The report was co-authored by Susie Marino, Elisa Gabbert, and Stephanie Heitman, with data analysis contributions from Paul Fontenot, Rob Glover, Heidi Hickman, and Becca Mann. All averages in the study are median figures, calculated to reduce the influence of outliers. Currency values are reported in US dollars.

Timeline

  • June 10, 2024 - LocaliQ releases benchmark data showing 86% of industries experienced Google Ads cost increases, with average CPC rising 10.43% year-on-year, covering campaigns from April 2023 to March 2024. PPC Land coverage
  • October 9, 2024 - Google Ads adds a negative keyword tab within the Keyword Planner tool, enabling advertisers to research and manage exclusions within a single planning interface. PPC Land coverage
  • October 15, 2024 - Google updates its third-party policy, introducing severe penalties for agencies enabling policy violations on managed accounts. PPC Land coverage
  • January 1, 2025 - WordStream begins collecting data for the Performance Grader study, eventually covering 251,236 reports across 15,666 accounts.
  • March 10, 2025 - Google increases the negative keyword limit for Performance Max campaigns from 100 to 10,000, following direct advertiser feedback. PPC Land coverage
  • May 19, 2025 - LocaliQ releases updated benchmark data showing average Google Ads CPC rose 12.88% year-on-year to $5.26, with 87% of industries experiencing cost increases. PPC Land coverage
  • June 4, 2025 - Google releases Ads API v20, introducing campaign-level negative keywords for Performance Max campaigns alongside enhanced Demand Gen reporting. PPC Land coverage
  • July 10, 2025 - WordStream publishes research finding 20% of AI tool responses to PPC questions contain inaccurate information, with Google AI Overviews showing the highest error rate at 26%. PPC Land coverage
  • August 7, 2025 - Google announces completion of its 2025 Performance Max enhancement program, including campaign-level negative keyword lists, expanded search themes, and demographic targeting controls. PPC Land coverage
  • October 28, 2025 - A former Google employee publicly characterizes Search Partner Network inventory quality as problematic, generating significant engagement from the marketing community. PPC Land coverage
  • November 17, 2025 - WordStream concludes data collection for the Performance Grader study.
  • September 28, 2025 - Pixis publishes benchmark analysis of $996 million in Google Ads spend across 100 consumer brands, documenting dramatic cost variations by industry. PPC Land coverage
  • February 23, 2026 - WordStream publishes the seven-finding report drawn from 251,236 Performance Grader assessments, revealing $1,127 average monthly waste, a 29% zero-conversion rate, and the threefold conversion rate benefit of negative keywords.

Summary

Who: WordStream, a digital advertising software company owned by USA TODAY Co., Inc., authored the report. The research team was led by Susie Marino, with contributions from Elisa Gabbert, Stephanie Heitman, and four data analysts. The findings affect the estimated 15,666 accounts represented in the dataset and the broader population of Google Ads advertisers.

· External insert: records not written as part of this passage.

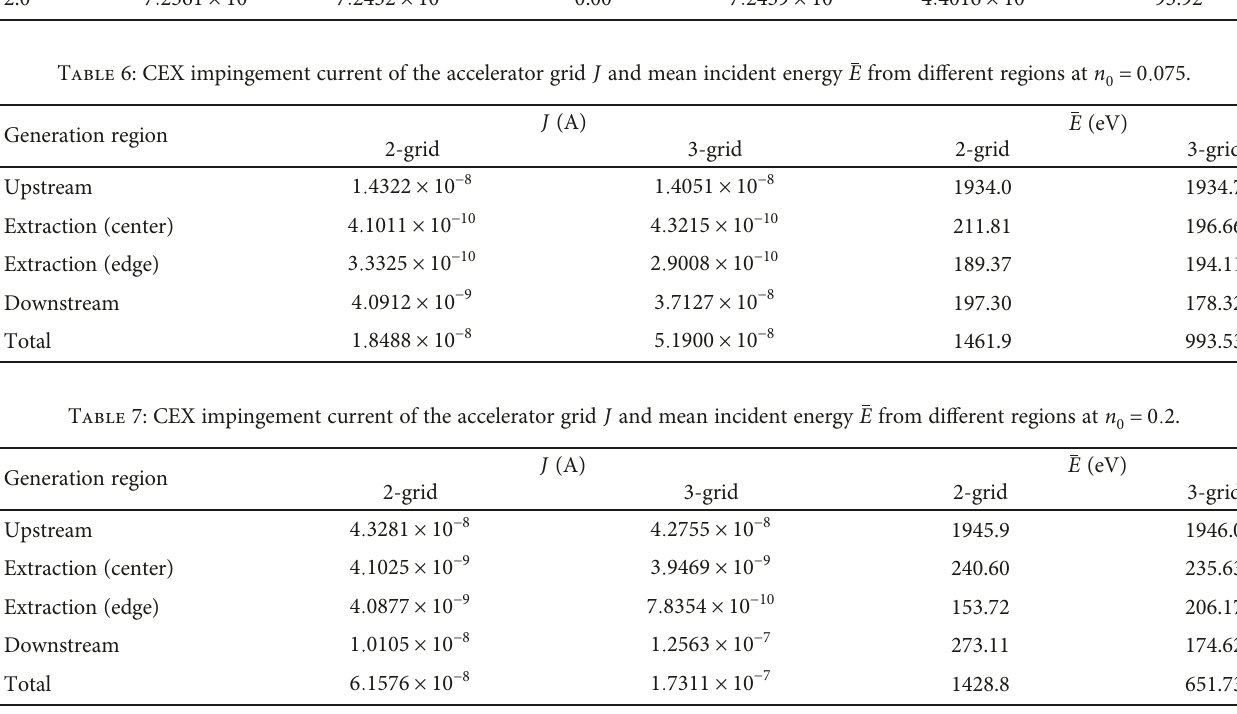
Table 8: CEX impingement current of the accelerator grid J and mean incident energy E from di ff erent regions at n Generation region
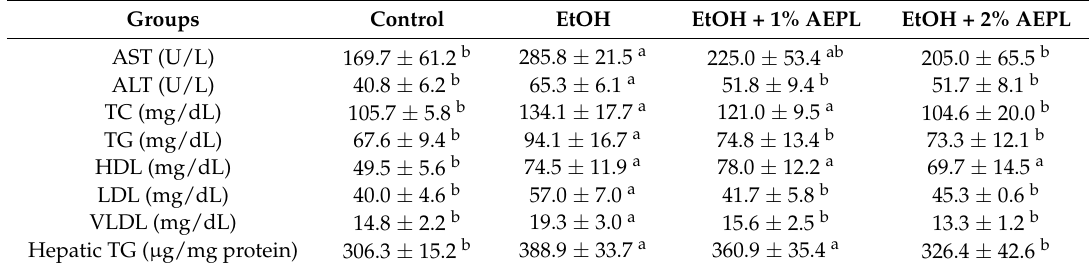
Table 3. Effects of different dose of AEPL on serum biochemical parameters and hepatic TG level in alcohol-induced liver injury in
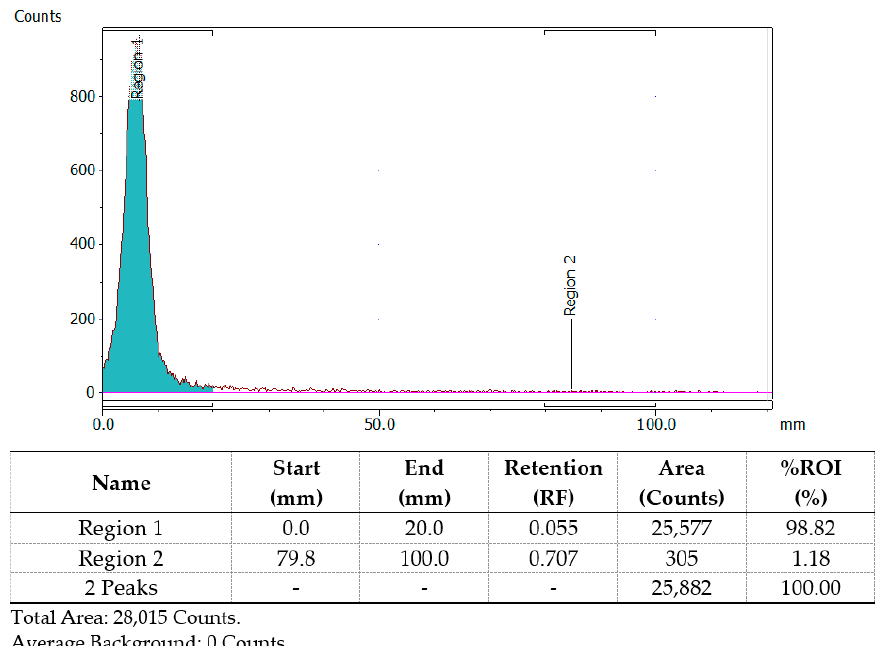
Figure 2. Representative radio-TLC chromatograph of [ 68 Ga]Ga-MA or [ 68 Ga]Ga-MAPEG obtained after 30 min of incubation at 75 °C.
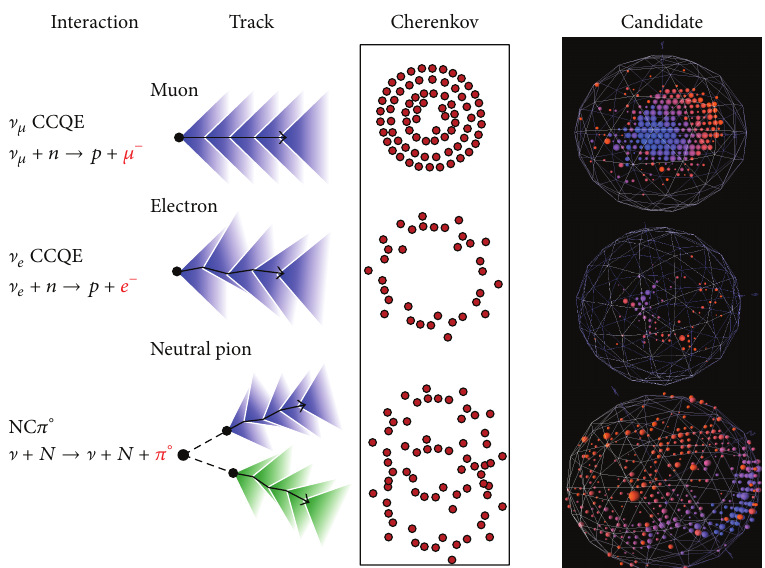
Figure 2: (Color online) MiniBooNE particle reconstruction [4]. From top to bottom, a muon neutrino charged-current quasielastic (CCQE) interaction, an electron neutrino CCQE interaction, and a neutral current, neutral pion production (NC1 𝜋 ∘ ) interaction. The second and the third columns show the characteristics of tracks and Cherenkov rings [7], and the last column shows the event displays of candidate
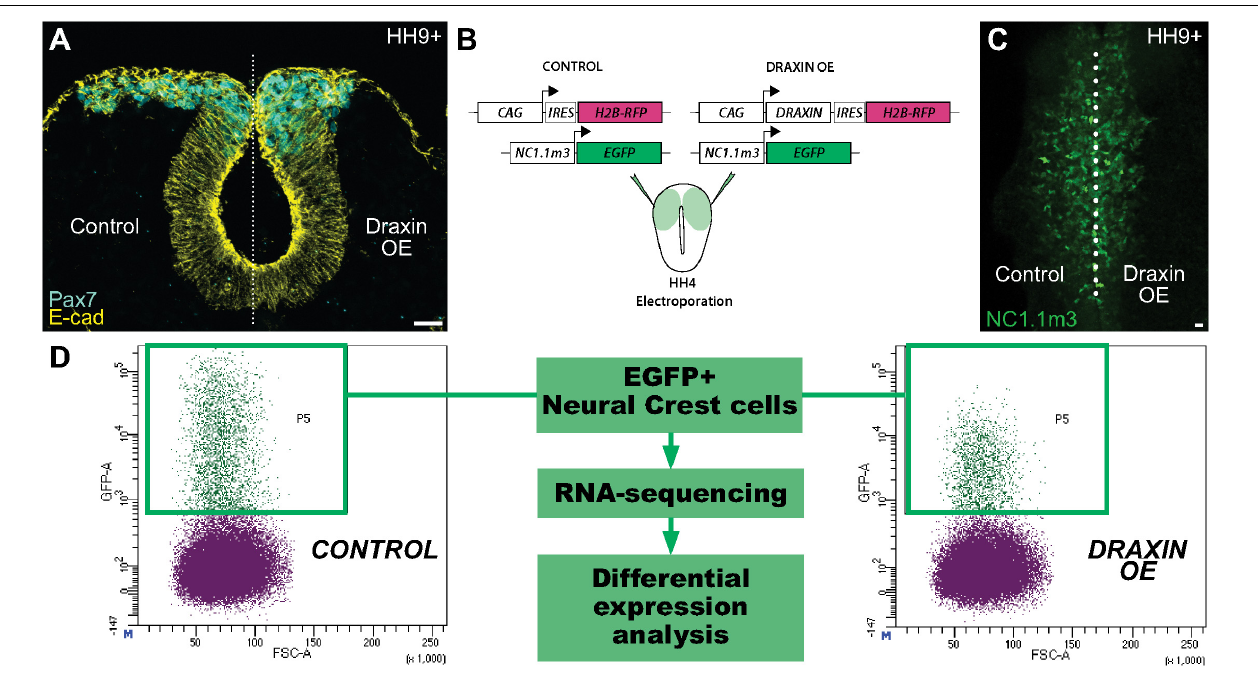
FIGURE 1 | Experimental design for identification of Draxin-responsive targets in cranial neural crest EMT. (A) Cross-section through embryo electroporated with a Draxin overexpression construct on the right side of the embryo. Immunostaining for E-cadherin (E-cad) and the neural crest marker Pax7 at HH9+ highlights the deleterious effects of Draxin overexpression on cranial neural crest EMT and migration away from the midline (dotted line), compared to the contralateral control side. (B–D) Experimental design to isolate cranial neural crest cells with or without Draxin overexpression. Gastrula stage chick embryos were co-electroporated with a neural crest-specific enhancer driving EGFP expression in cranial neural crest cells (NC1.1m3) and either a Draxin overexpression or control construct (B) . NC1.1m3 enhancer expression revealed EGFP + cranial neural crest cells were responsive to Draxin overexpression and exhibited EMT defects (C) . Fluorescence activated cell sorting (FACS) was used to isolate EGFP+ cranial neural crest cells with and without Draxin overexpression that were subsequently processed for RNA-sequencing and differential expression analysis (D) . Scale bar, 20 µ m. HH, Hamburger-Hamilton stage; OE, overexpression; IRES, internal ribosomal entry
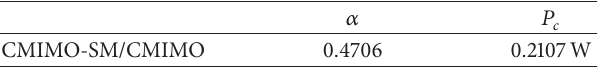
Table 4: 𝛼 , and 𝑃 𝑐 values for local communication using CMIMO- SM and CMIMO.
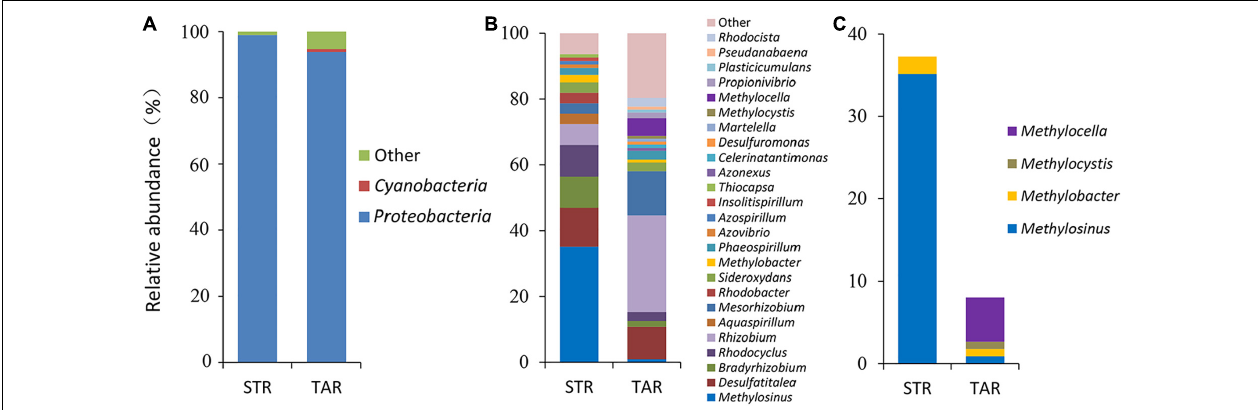
FIGURE 3 | Relative abundance of active root-associated diazotrophic bacterial communities at the phylum (A) and genus (B) level and diazotrophic methanotrophic communities (C) in TAR and STR plants at the genus level based on a cDNA analysis of the nifH gene. TAR, Typha angustifolia roots; STR, Scirpus triqueter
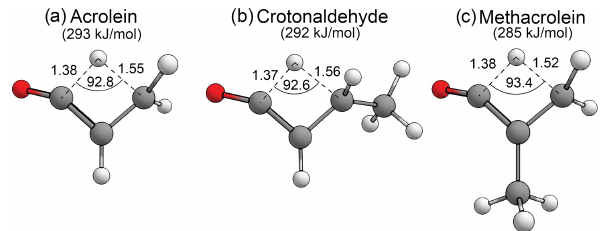
Figure 10. Optimised B2GP-PLYP-D3/def2-TZVP S 0 TSs and zero-point vibrational-energy-corrected threshold energies for enal– ketene tautomerisation, as shown. Key structural parameters in angstroms (Å) and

What: An analysis of 251,236 Google Ads Performance Grader reports identified seven key findings about account performance: average monthly waste of $1,127.54; a 29% zero-conversion rate over 90 days; outperformance by smaller advertisers relative to large-budget accounts; average Quality Scores between 5 and 6; a nearly threefold conversion rate improvement for accounts using negative keywords; lower conversion rates among high-impression accounts; and consistent structural differences between top and bottom performers.

When: Data was collected between January 1, 2025, and November 17, 2025. The report was published and last updated February 23, 2026.

Where: The analysis covers Google Ads accounts across more than 23 industries operating in the United States. All spend figures are denominated in US dollars.

Why: The report aims to document performance patterns across a broad sample of Google Ads accounts, providing advertisers with data on where common inefficiencies arise and which structural variables correlate with better outcomes. The findings are particularly relevant at a time when Google Ads costs are rising across industries, making unaddressed waste proportionally more damaging to advertiser returns.